Chapter 2 covers Python language basics with particular emphasis on IPython and Jupyter Notebook workflows, including tab completion, introspection, magic commands, and matplotlib integration. Chapter 3 reviews Python's built-in data structures (tuples, lists, dicts, sets), comprehensions, functions, generators, and file I/O.

Chapters 4 through 5 form the technical core. Chapter 4 provides deep coverage of NumPy: ndarray creation, data types, arithmetic operations, indexing (basic, boolean, and fancy), transposing, universal functions, array-oriented programming, linear algebra, and random number generation.
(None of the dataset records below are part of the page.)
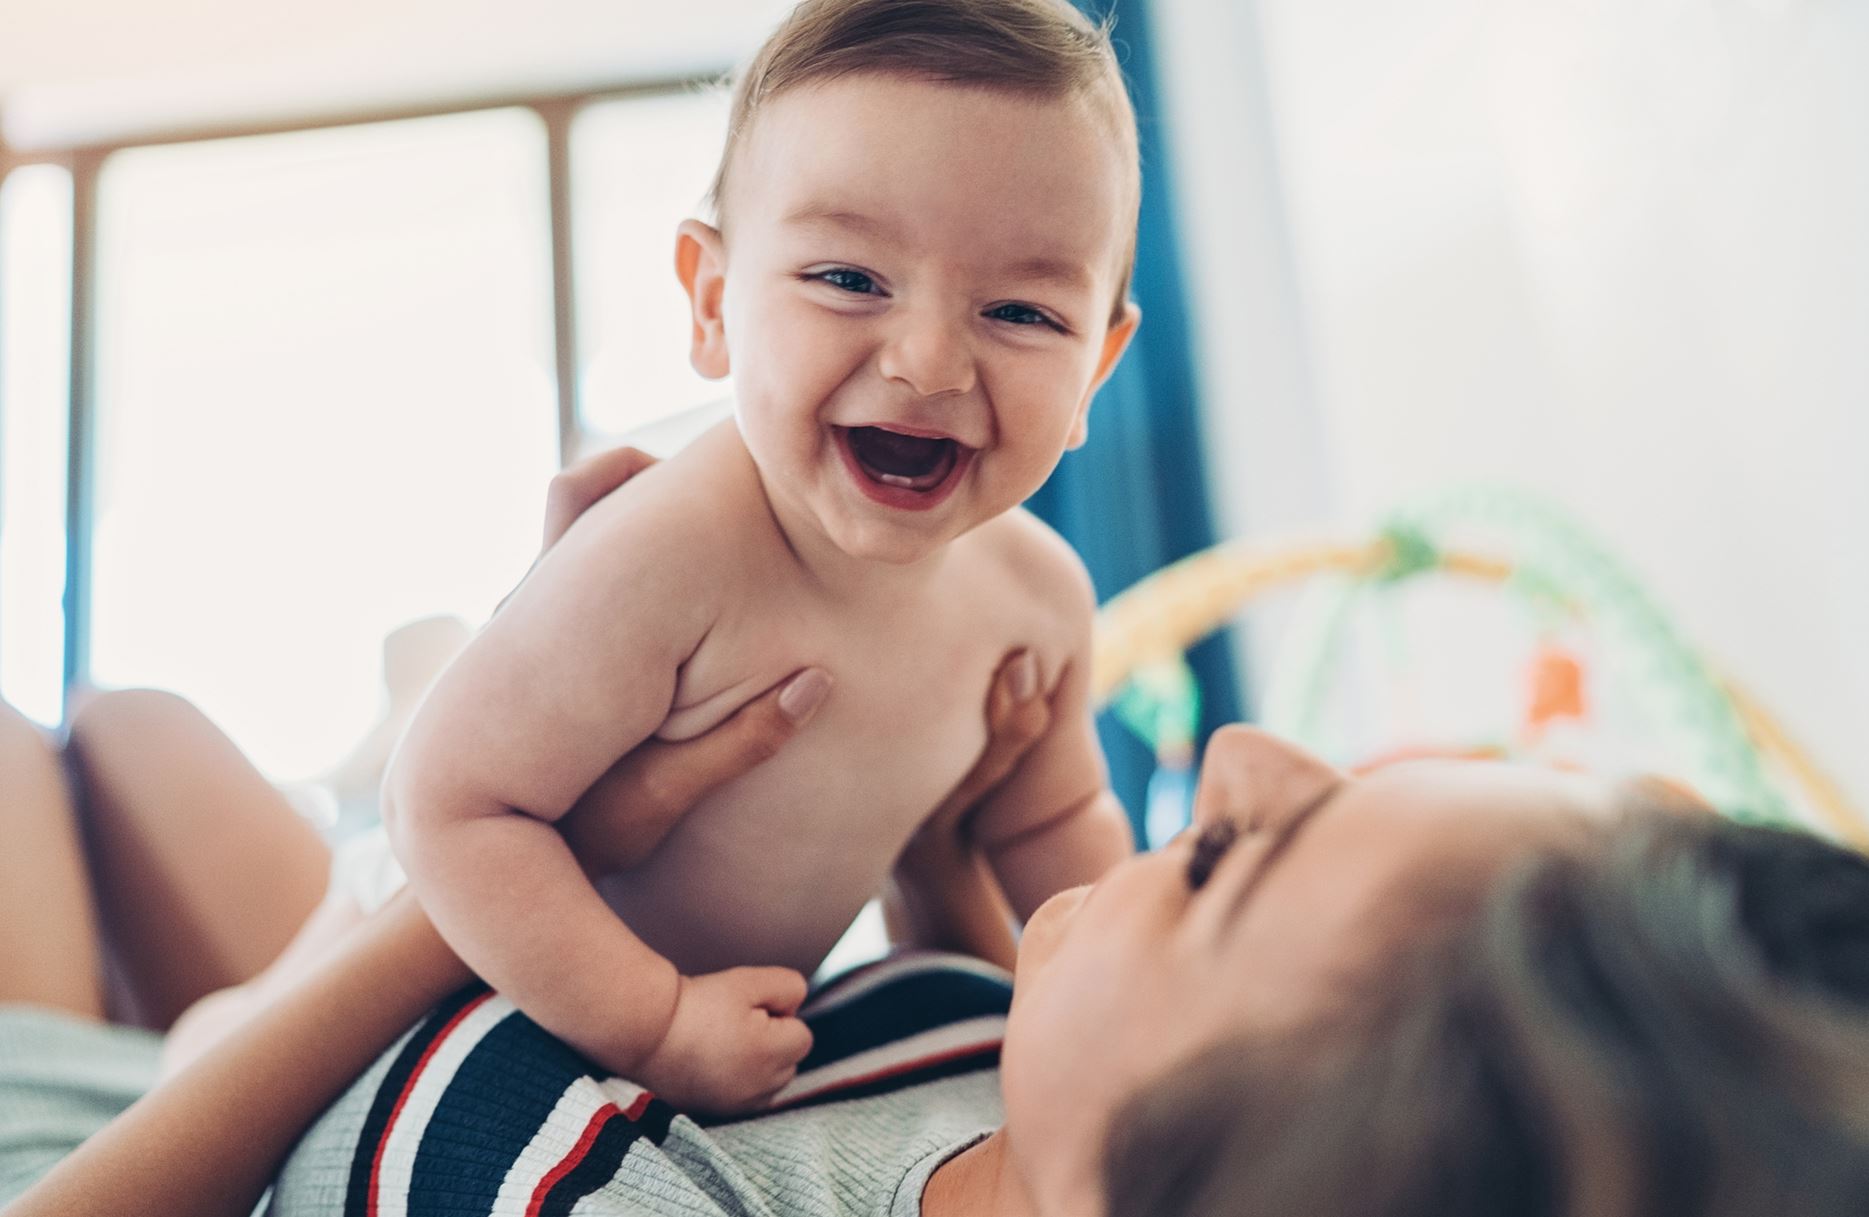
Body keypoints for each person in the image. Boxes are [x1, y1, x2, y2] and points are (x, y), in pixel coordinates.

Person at [10, 688, 1869, 1217]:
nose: (1221, 754)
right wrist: (926, 809)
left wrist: (466, 885)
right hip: (288, 1016)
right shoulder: (1056, 1082)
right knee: (143, 729)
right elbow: (971, 1061)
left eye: (1224, 858)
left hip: (115, 1133)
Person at [353, 0, 1147, 1115]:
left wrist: (1149, 997)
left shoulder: (1038, 599)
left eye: (1019, 309)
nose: (926, 362)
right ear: (716, 301)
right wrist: (654, 1016)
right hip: (454, 963)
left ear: (1098, 370)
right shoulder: (665, 555)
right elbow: (445, 802)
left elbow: (1049, 824)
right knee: (216, 1028)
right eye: (849, 279)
Chapter 5 introduces pandas Series and DataFrame objects, essential functionality (reindexing, dropping entries, selection, arithmetic, function application, sorting, ranking), and descriptive statistics.
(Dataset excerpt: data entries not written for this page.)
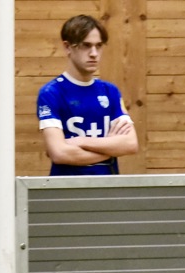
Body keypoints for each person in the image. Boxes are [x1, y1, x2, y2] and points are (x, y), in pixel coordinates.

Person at [36, 14, 139, 176]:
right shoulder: (51, 93)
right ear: (67, 47)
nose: (94, 53)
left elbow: (131, 144)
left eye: (98, 46)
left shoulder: (110, 91)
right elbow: (59, 153)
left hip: (107, 190)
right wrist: (110, 147)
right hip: (66, 191)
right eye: (86, 46)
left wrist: (80, 141)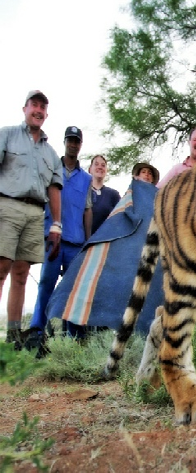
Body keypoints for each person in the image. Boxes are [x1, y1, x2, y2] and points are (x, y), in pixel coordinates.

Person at [0, 90, 63, 350]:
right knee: (1, 268)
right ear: (24, 108)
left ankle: (13, 336)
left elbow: (54, 189)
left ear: (46, 114)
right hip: (8, 205)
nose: (38, 110)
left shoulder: (51, 153)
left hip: (37, 213)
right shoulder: (7, 135)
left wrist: (56, 224)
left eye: (42, 107)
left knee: (22, 274)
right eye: (34, 105)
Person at [25, 126, 93, 355]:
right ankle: (37, 332)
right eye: (70, 140)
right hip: (53, 238)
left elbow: (87, 210)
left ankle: (75, 338)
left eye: (77, 141)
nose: (73, 144)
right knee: (46, 284)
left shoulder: (87, 179)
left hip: (76, 242)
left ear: (80, 145)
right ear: (65, 142)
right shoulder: (52, 169)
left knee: (75, 290)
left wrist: (88, 241)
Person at [88, 155, 120, 234]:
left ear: (106, 170)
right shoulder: (82, 192)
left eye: (103, 165)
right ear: (90, 169)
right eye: (96, 164)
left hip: (105, 242)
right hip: (82, 242)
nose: (100, 167)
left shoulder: (113, 194)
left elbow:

Chapters 6 through 7 address data loading (CSV, JSON, HTML, HDF5, Excel, databases) and data cleaning/preparation (handling missing data, data transformation, string manipulation, regular expressions). Chapter 8 covers data wrangling: hierarchical indexing, combining and merging datasets, reshaping and pivoting. Chapter 9 covers plotting and visualization with matplotlib and seaborn.

Chapter 10 covers data aggregation and group operations -- the split-apply-combine paradigm that is central to real-world data analysis. Chapter 11 addresses time series analysis: date and time types, time series indexing, date ranges and frequencies, shifting, resampling, and moving window functions. Chapter 12 covers advanced pandas features including categorical data, advanced GroupBy usage, method chaining, and more.
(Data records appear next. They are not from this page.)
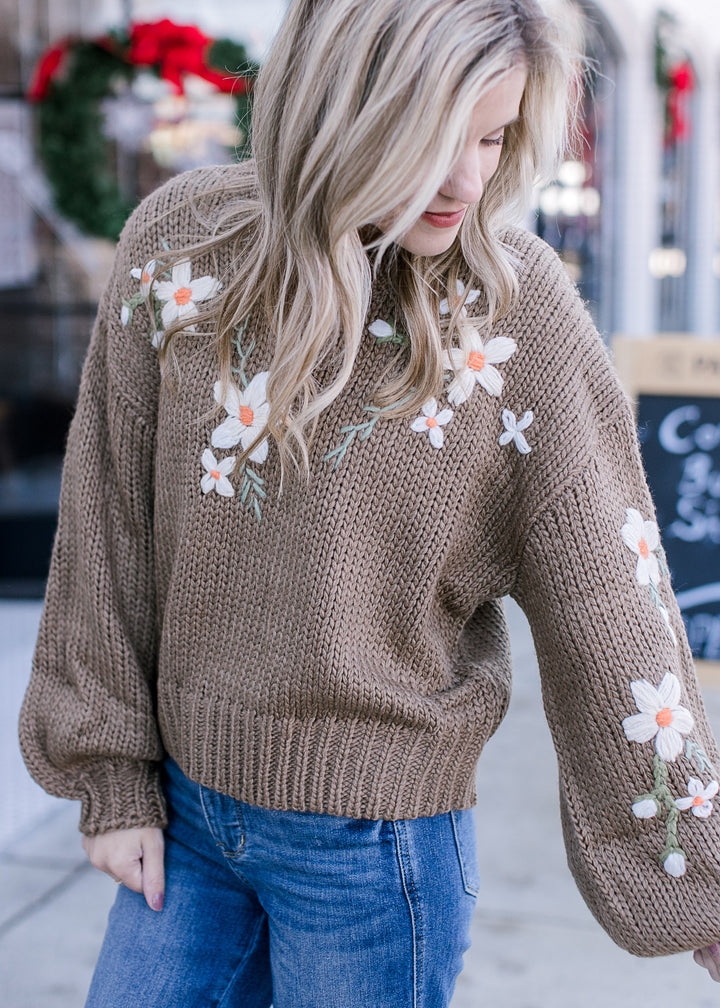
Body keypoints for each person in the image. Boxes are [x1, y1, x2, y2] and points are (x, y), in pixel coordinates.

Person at [18, 0, 720, 1003]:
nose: (470, 180)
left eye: (494, 136)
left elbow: (612, 607)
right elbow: (107, 525)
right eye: (438, 139)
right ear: (341, 108)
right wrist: (110, 777)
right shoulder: (180, 249)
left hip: (375, 853)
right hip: (183, 822)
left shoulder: (514, 313)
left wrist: (703, 888)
Chapter 13 provides extended examples: data from the US Baby Names dataset, the USDA food database, and the 2012 Federal Election Commission database, showing complete analytical workflows.

Chapter 14 covers NumPy advanced features: ndarray internals, advanced array manipulation, broadcasting, structured arrays, and memory-mapped files.

This book is indispensable for anyone doing data analysis in Python. Its unique authority derives from the fact that the author literally built the tool being documented. The focus is relentlessly practical, with real datasets and real analysis patterns throughout.